**What is required:** Print the lines of the data exactly as they appear, starting at the line containing "order: Santalales" and continuing through the last line of the data.

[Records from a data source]
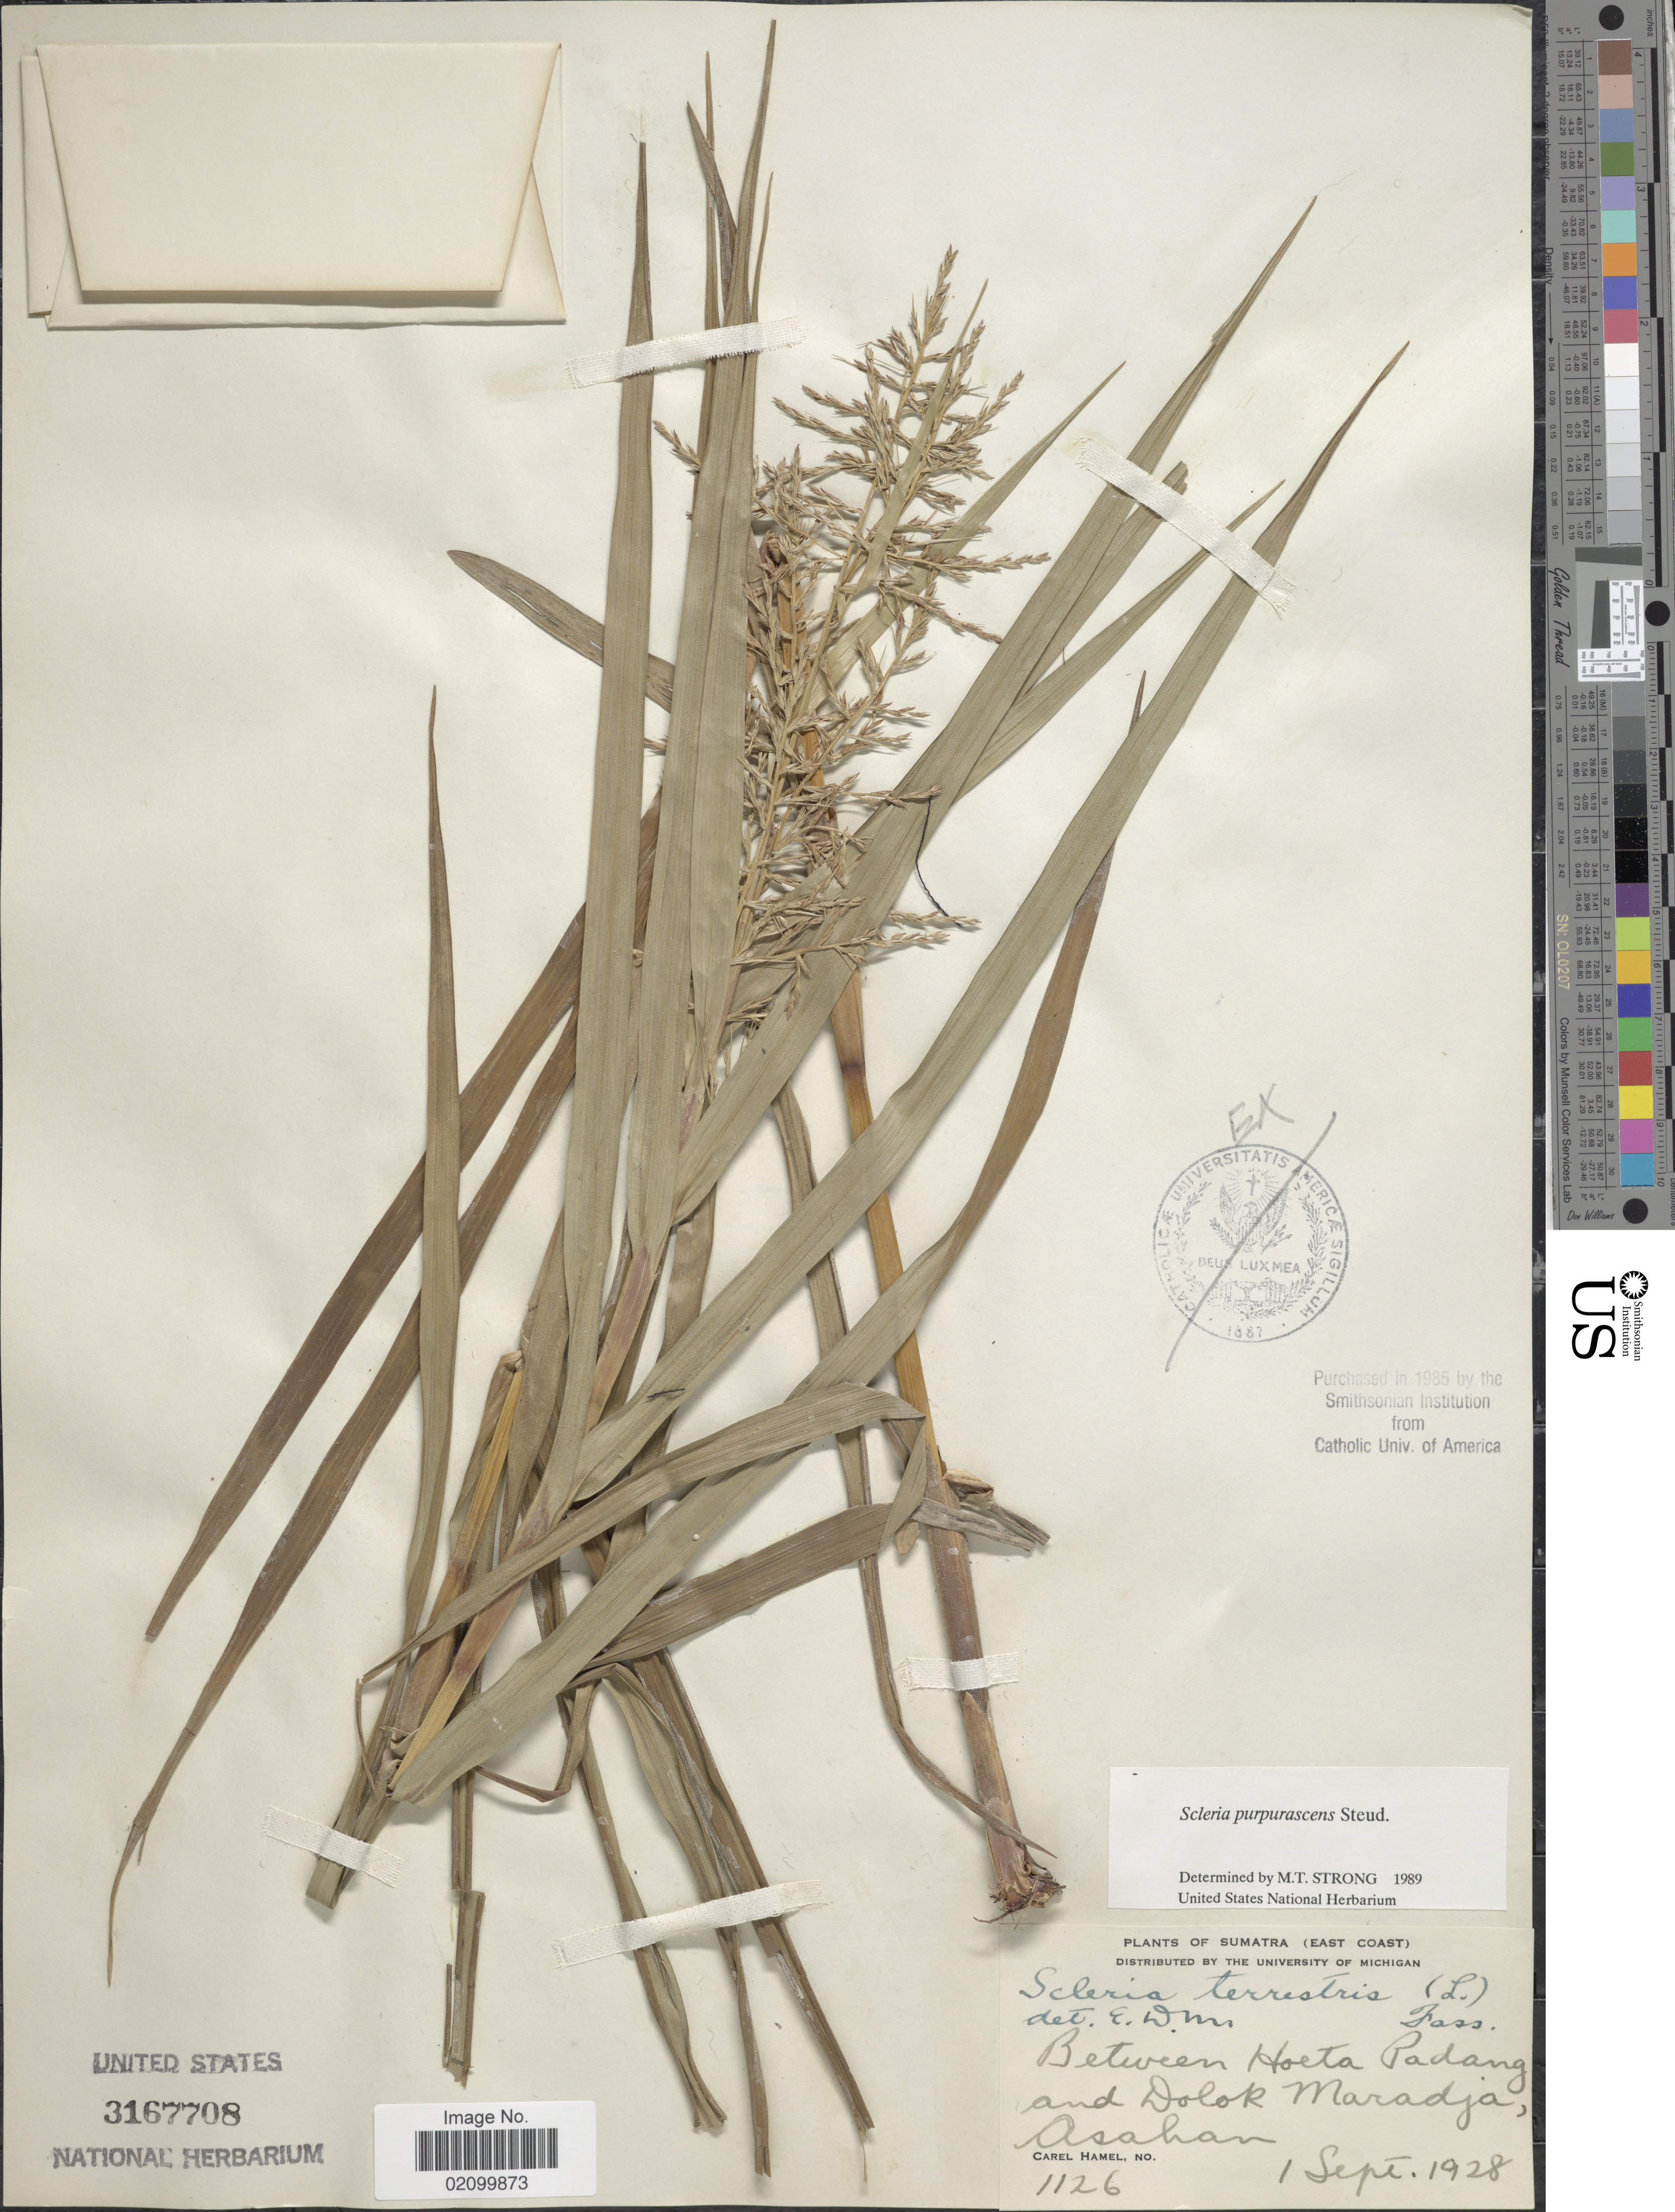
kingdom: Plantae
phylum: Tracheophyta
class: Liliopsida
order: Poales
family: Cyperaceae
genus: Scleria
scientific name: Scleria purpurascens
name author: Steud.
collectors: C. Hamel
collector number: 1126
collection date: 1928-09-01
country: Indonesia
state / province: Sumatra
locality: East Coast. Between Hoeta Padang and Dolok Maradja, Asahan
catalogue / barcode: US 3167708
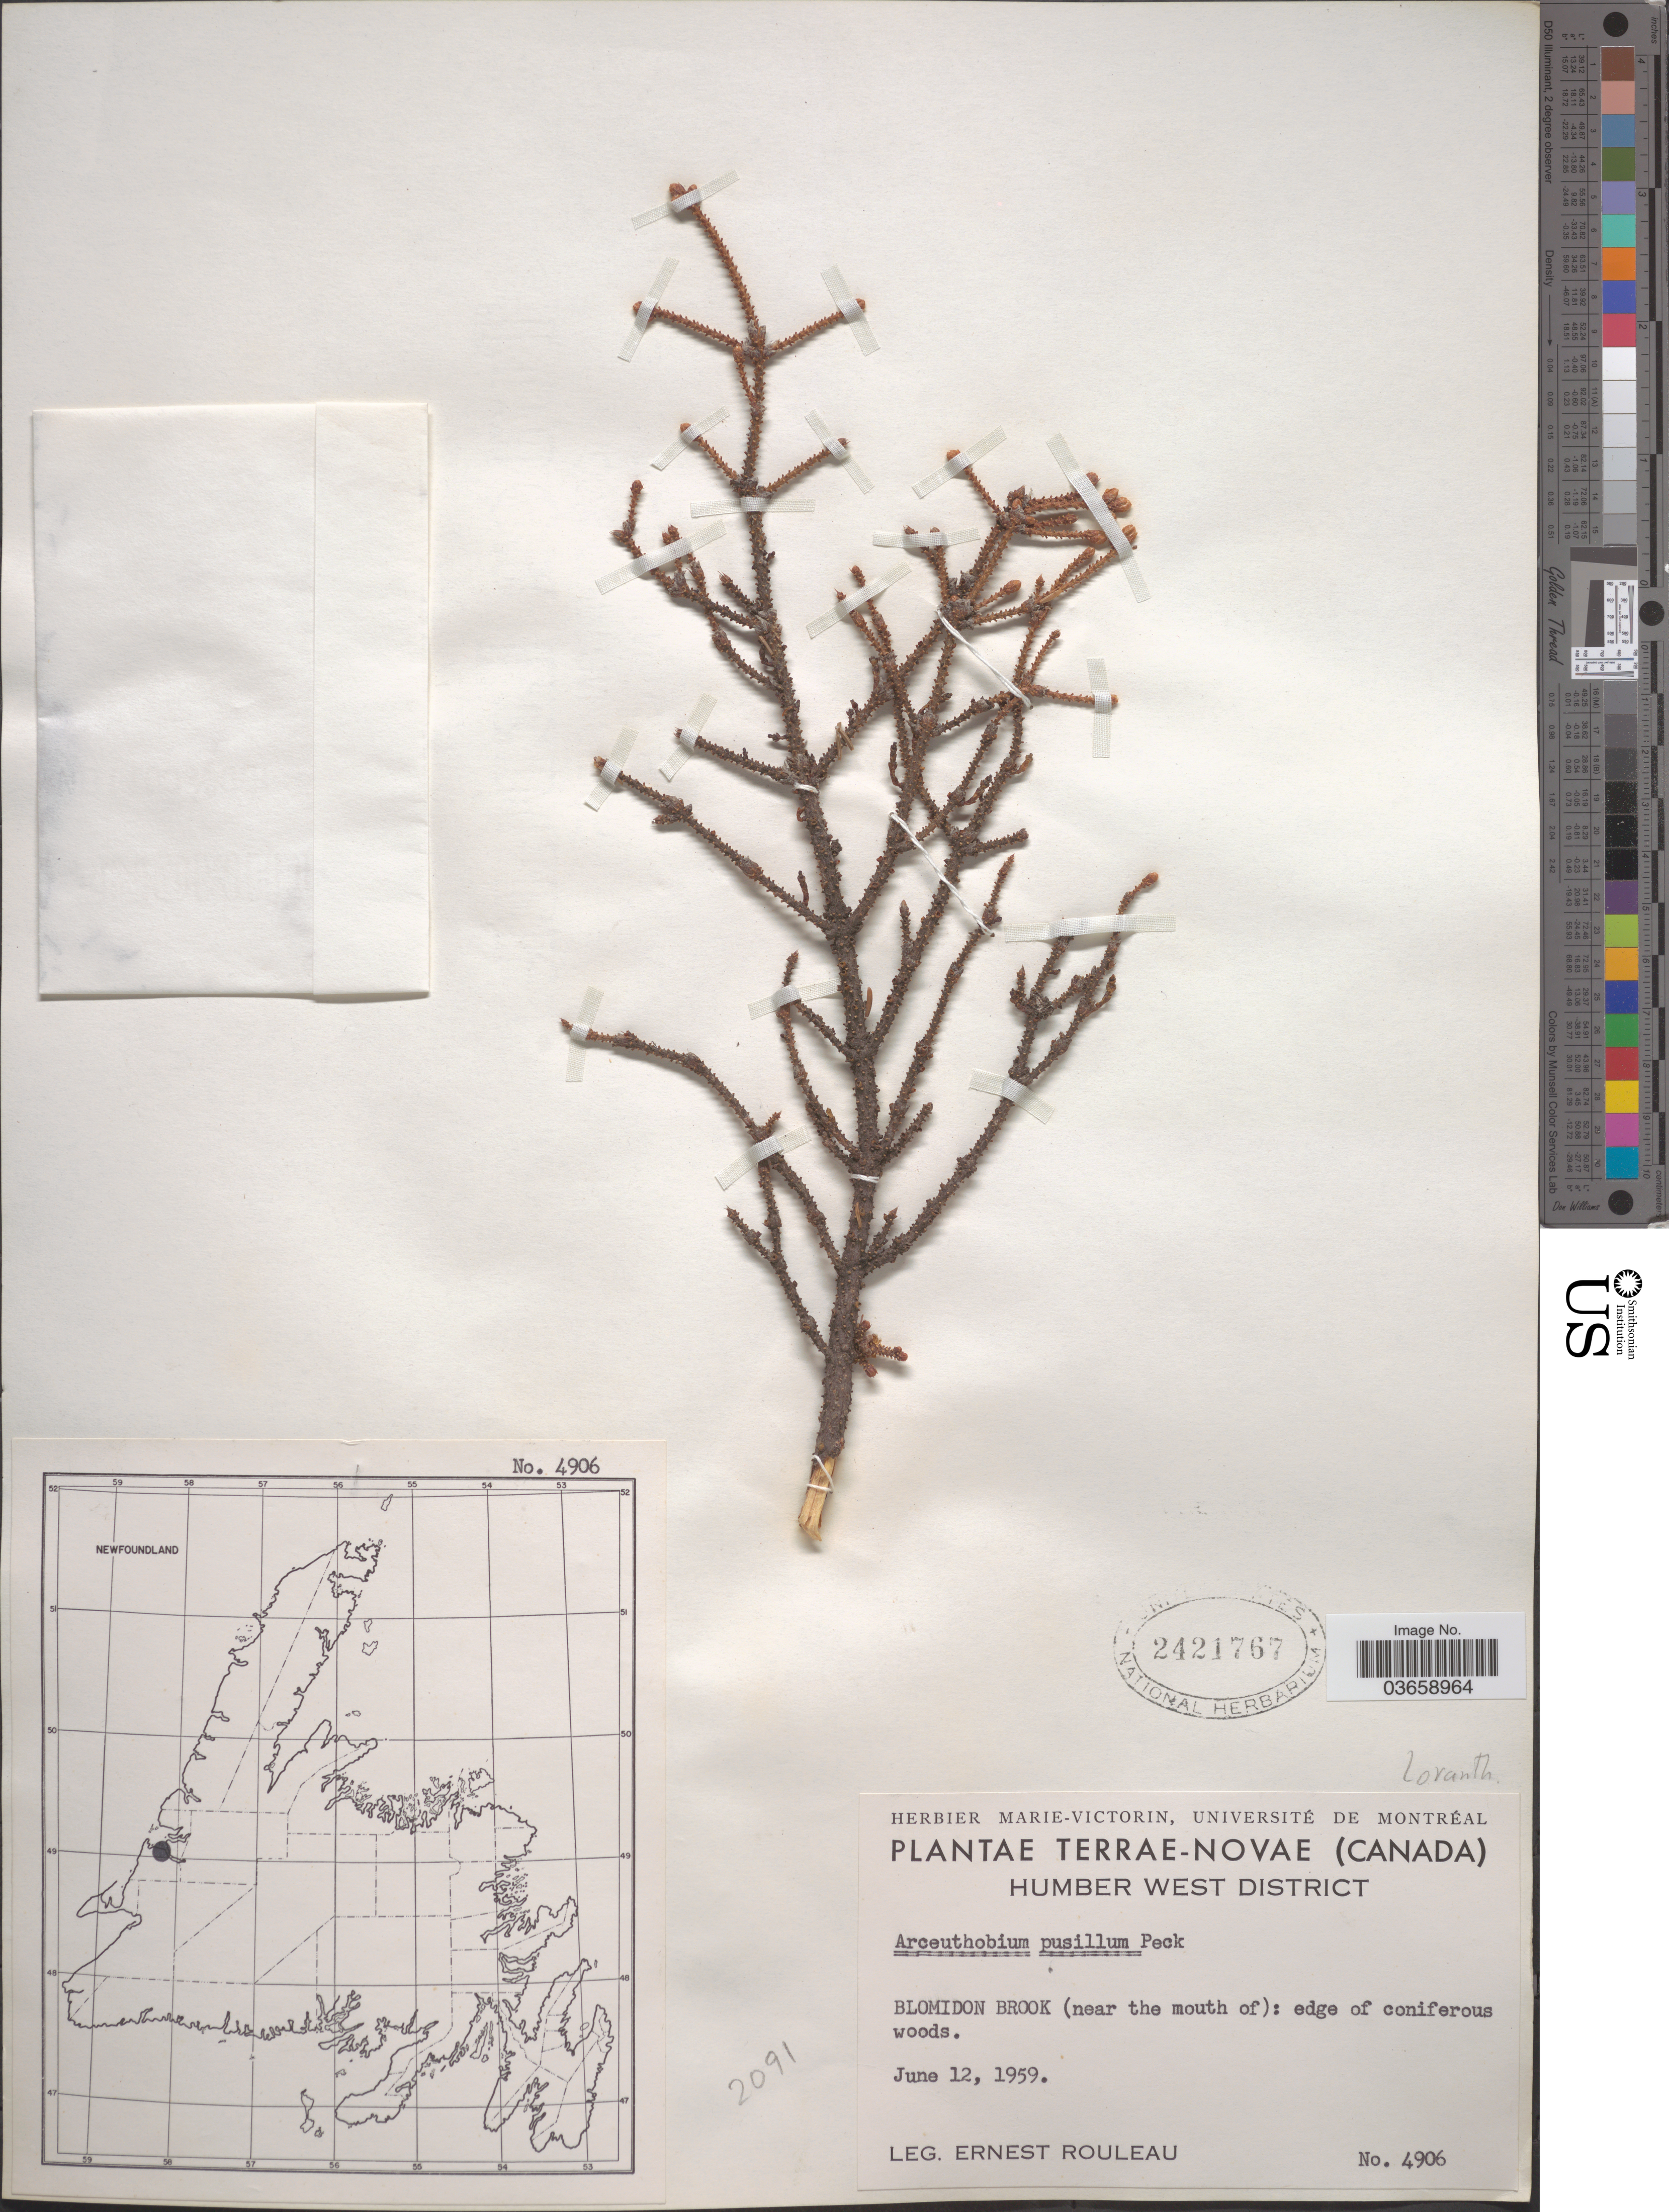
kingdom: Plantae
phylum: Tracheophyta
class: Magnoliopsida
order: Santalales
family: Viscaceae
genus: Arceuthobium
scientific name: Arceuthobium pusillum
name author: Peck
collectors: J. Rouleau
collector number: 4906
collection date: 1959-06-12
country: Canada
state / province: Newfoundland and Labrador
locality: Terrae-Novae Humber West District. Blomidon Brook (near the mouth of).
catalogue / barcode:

**Worked answer:**
order: Santalales
family: Viscaceae
genus: Arceuthobium
scientific name: Arceuthobium pusillum
name author: Peck
collectors: J. Rouleau
collector number: 4906
collection date: 1959-06-12
country: Canada
state / province: Newfoundland and Labrador
locality: Terrae-Novae Humber West District. Blomidon Brook (near the mouth of).
catalogue / barcode:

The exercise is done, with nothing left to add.